1. **Compute Covariance Matrix**

$$\Sigma = \dfrac{1}{m}\sum^m_{i=1}(x^{(i)})(x^{(i)})^T$$

- Covariance matrix is denoted by capital sigma, do not confuse with symbol for summation
- Note that $x^{(i)}$ is an n×1 vector, ($(x^{(i)})^T$ is an 1×n vector and X is a m×n matrix (row-wise stored examples). The product of those will be an n×n matrix, which are the dimensions of $\Sigma$.

Percentage of variance retained is given by :
 $\displaystyle\frac{\sum_{i=1}^kS_{ii}}{\sum_{i=1}^nS_{ii}}$


2. compute Singular Value Decomposition (decompose into the dot product of three simple matrices):
        * a rotation matrix $U$ (an $m \times m$ orthogonal matrix)
        * a scaling & projecting matrix $\Sigma$ (an $m \times n$ diagonal matrix)
        * and another rotation matrix $V^T$ (an $n \times n$ orthogonal matrix)
    - extract first two unit vectors that define first two Principal Components from $V^T$
    - Once you have identified all the principal components, you can reduce the dimensionality of the dataset down to d dimensions by projecting it onto the hyperplane defined by the first d principal components
        - Selecting this hyperplane ensures that the projection will preserve as much variance as possible.
    





$$z = \begin{bmatrix}\vert & \vert & & \vert \\ u^{(1)} & u^{(2)} & \dots & u^{(k)}\\ \vert & \vert & & \vert \end{bmatrix}^T x=\begin{bmatrix} \text{---} & (u^{(1)})^T & \mbox{---}\\\text{---} & (u^{(2)})^T & \mbox{---}\\ & \vdots & \\ \text{---} & (u^{(k)})^T & \mbox{---}\end{bmatrix}x$$



```python
X_centered = X - X.mean(axis=0)
U, s, Vt = np.linalg.svd(X_centered)
c1 = Vt.T[:, 0]
c2 = Vt.T[:, 1]
```

**Project the training set onto plane defined by first two principal components**

```python
W2 = Vt.T[:, :2]
X2D = X_centered.dot(W2)
```


## Reconstruction from compressed Representation


## Choosing the Number of Principal Components

How do we choose k, also called the number of principal components? Recall that k is the dimension we are reducing to.

One way to choose k is by using the following formula:

- Given the average squared projection error: $\dfrac{1}{m}\sum^m_{i=1}||x^{(i)} - x_{approx}^{(i)}||^2$

- Also given the total variation in the data: $\dfrac{1}{m}\sum^m_{i=1}||x^{(i)}||^2$

- Choose k to be the smallest value such that: $\dfrac{\dfrac{1}{m}\sum^m_{i=1}||x^{(i)} - x_{approx}^{(i)}||^2}{\dfrac{1}{m}\sum^m_{i=1}||x^{(i)}||^2} \leq 0.01$


In other words, the squared projection error divided by the total variation should be less than one percent, so that **99% of the variance is retained.**

- Use SVD to obtain matrix $U$
    - a rotation matrix 𝑈 (an 𝑚×𝑚 orthogonal matrix)
- check for 99% of retained variance using the U matrix as follows:
    -  $\displaystyle\frac{\sum_{i=1}^kS_{ii}}{\sum_{i=1}^nS_{ii}} \geq 0.99$
    
## Advice for Applying PCA


The most common use of PCA is to speed up supervised learning.
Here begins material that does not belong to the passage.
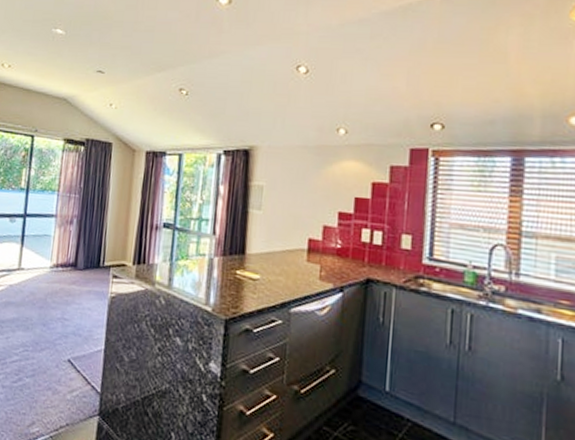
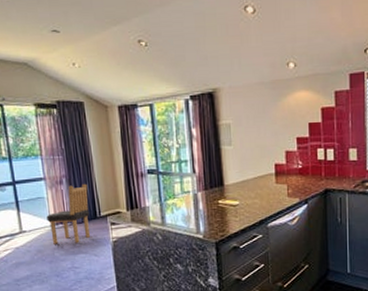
dining chair: none [48,227,97,292] -> present [46,183,90,244]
Given a training set with a large number of features (e.g. $x^{(1)},\dots,x^{(m)} \in \mathbb{R}^{10000}$ ) we can use PCA to reduce the number of features in each example of the training set (e.g. $z^{(1)},\dots,z^{(m)} \in \mathbb{R}^{1000}$).

Note that we should define the PCA reduction from $x^{(i)}$ to $z^{(i)}$ only on the training set and not on the cross-validation or test sets. You can apply the mapping $z^{(i)}$ to your cross-validation and test sets after it is defined on the training set.

Applications:
- compressions
    - reduce space of data 
    - speed up algorithm
- visualization of data
    - choose k=2 or k=3
    
Bad use of PCA: trying to prevent overfitting. We might think that reducing the features with PCA would be an effective way to address overfitting. It might work, but is not recommended because it does not consider the values of our results y. Using just regularization will be at least as effective.

Don't assume you need to do PCA. Try your full machine learning algorithm without PCA first. Then use PCA if you find that you need it.